There are a lot of claims on StackOverflow and elsewhere that nth_element is O(n) and that it is typically implemented with Introselect: http://en.cppreference.com/w/cpp/algorithm/nth_element

I want to know how this can be achieved. I looked at Wikipedia's explanation of Introselect and that just left me more confused. How can an algorithm switch between QSort and Median-of-Medians?

I found the Introsort paper here: http://citeseerx.ist.psu.edu/viewdoc/download?doi=10.1.1.14.5196&rep=rep1&type=pdf But that says:

In this paper, we concentrate on the sorting problem and return to the selection problem only briefly in a later section.

I've tried to read through the STL itself to understand how nth_element is implemented, but that gets hairy real fast.

Could someone show me pseudo-code for how Introselect is implemented? Or even better, actual C++ code other than the STL of course :)

Answer

5gon12eder picture 5gon12eder · Mar 19, 2015

Disclaimer: I don't know how std::nth_element is implemented in any standard library.

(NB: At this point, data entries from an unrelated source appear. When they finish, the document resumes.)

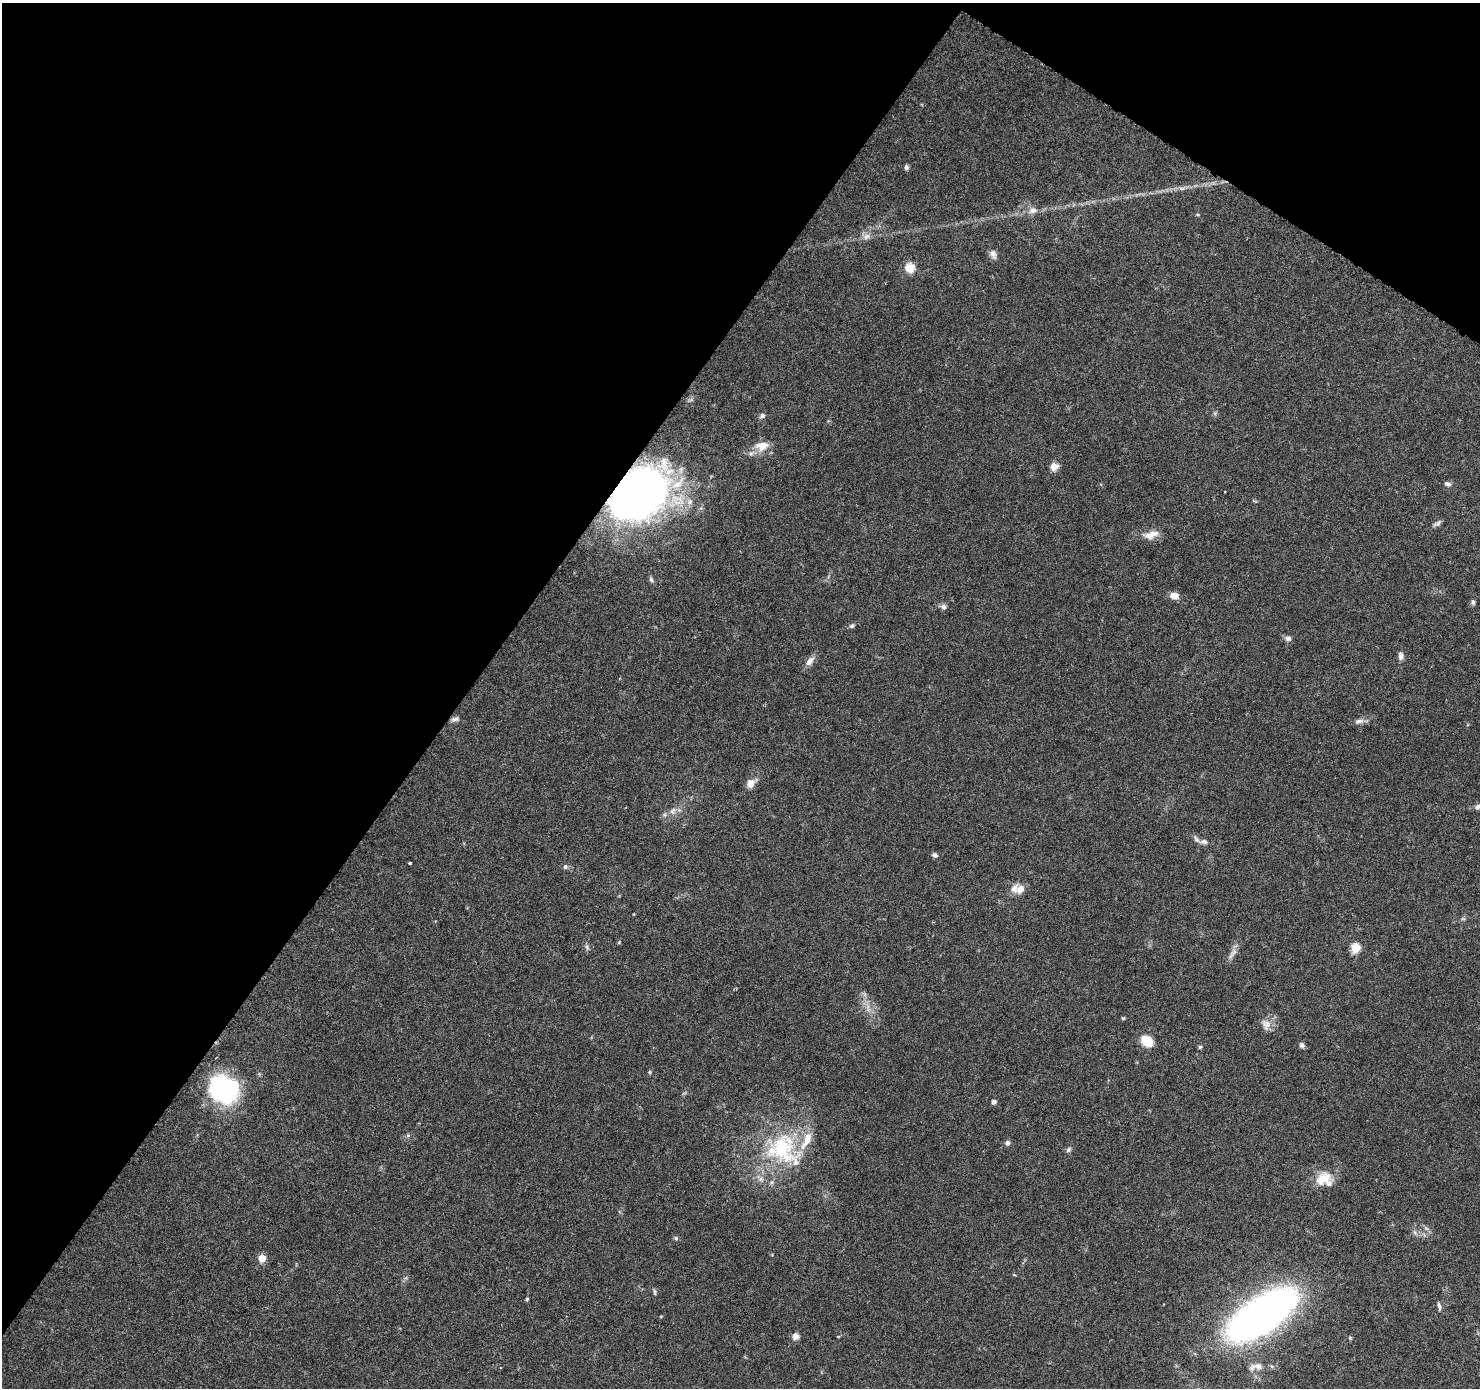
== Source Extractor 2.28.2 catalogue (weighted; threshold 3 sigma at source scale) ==
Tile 2 of 4 x 4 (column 2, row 1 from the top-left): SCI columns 1496-2973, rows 4417-5802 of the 5937 x 5994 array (HDU 1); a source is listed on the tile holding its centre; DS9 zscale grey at full resolution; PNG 1482 x 1390 px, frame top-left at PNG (2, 3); no overlay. Shown black and unused: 36% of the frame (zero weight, under 3 of 6 exposures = <1% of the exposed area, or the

If you know how Quicksort works, you can easily modify it to do what is needed for this algorithm. The basic idea of Quicksort is that in each step, you partition the array into two parts such that all elements less than the pivot are in the left sub-array and all elements equal to or greater than the pivot are in the right sub-array. (A modification of Quicksort known as ternary Quicksort creates a third sub-array with all elements equal to the pivot. Then the right sub-array contains only entries strictly greater than the pivot.) Quicksort then proceeds by recursively sorting the left and right sub-arrays.

If you only want to move the n-th element into place, instead of recursing into both sub-arrays, you can tell in every step whether you will need to descend into the left or right sub-array. (You know this because the n-th element in a sorted array has index n so it becomes a matter of comparing indices.) So – unless your Quicksort suffers worst-case degeneration – you roughly halve the size of the remaining array in each step. (You never look at the other sub-array again.) Therefore, on average, you are dealing with arrays of the following lengths in each step:

  1. Θ(N)
  2. Θ(N / 2)
  3. Θ(N / 4)

Each step is linear in the length of the array it is dealing with. (You loop over it once and decide into what sub-array each element should go depending on how it compares to the pivot.)

You can see that after Θ(log(N)) steps, we will eventually reach a singleton array and are done. If you sum up N (1 + 1/2 + 1/4 + …), you'll get 2 N. Or, in the average case, since we cannot hope that the pivot will always exactly be the median, something on the order of Θ(N).